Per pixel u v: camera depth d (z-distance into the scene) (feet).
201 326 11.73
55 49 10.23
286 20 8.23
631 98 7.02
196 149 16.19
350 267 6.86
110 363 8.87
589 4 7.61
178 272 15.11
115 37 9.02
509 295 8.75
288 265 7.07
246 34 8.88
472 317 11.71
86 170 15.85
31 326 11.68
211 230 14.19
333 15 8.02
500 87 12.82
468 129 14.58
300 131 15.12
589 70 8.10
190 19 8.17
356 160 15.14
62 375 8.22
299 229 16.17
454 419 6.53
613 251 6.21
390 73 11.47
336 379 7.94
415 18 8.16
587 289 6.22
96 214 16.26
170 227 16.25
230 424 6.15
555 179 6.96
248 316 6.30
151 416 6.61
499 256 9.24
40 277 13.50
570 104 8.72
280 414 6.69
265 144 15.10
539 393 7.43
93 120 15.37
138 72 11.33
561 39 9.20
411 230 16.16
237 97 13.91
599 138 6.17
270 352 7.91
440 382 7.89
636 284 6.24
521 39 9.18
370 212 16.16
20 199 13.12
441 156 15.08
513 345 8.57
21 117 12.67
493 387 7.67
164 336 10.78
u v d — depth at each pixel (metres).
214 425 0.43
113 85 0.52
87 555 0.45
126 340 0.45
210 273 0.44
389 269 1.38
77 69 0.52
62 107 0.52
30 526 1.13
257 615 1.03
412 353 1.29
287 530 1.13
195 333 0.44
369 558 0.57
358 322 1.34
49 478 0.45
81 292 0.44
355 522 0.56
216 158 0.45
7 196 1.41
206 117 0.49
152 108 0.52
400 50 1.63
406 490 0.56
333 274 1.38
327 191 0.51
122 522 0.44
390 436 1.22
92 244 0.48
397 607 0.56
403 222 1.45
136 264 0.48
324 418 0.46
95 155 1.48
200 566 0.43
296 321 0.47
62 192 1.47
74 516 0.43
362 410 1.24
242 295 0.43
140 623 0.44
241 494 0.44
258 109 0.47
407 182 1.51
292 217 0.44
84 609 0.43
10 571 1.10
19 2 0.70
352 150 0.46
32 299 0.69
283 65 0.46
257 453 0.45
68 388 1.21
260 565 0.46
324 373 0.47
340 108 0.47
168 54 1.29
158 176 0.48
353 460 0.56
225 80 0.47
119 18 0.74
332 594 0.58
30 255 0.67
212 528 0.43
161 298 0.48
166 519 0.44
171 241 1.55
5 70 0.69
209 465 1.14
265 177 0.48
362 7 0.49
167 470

··········

TASK BRIEF
Every line above carrying the word "depth" needs to be shown.

EXERCISE RESULT
Per pixel u v: camera depth d (z-distance into the scene) (feet).
u v d — depth at each pixel (metres).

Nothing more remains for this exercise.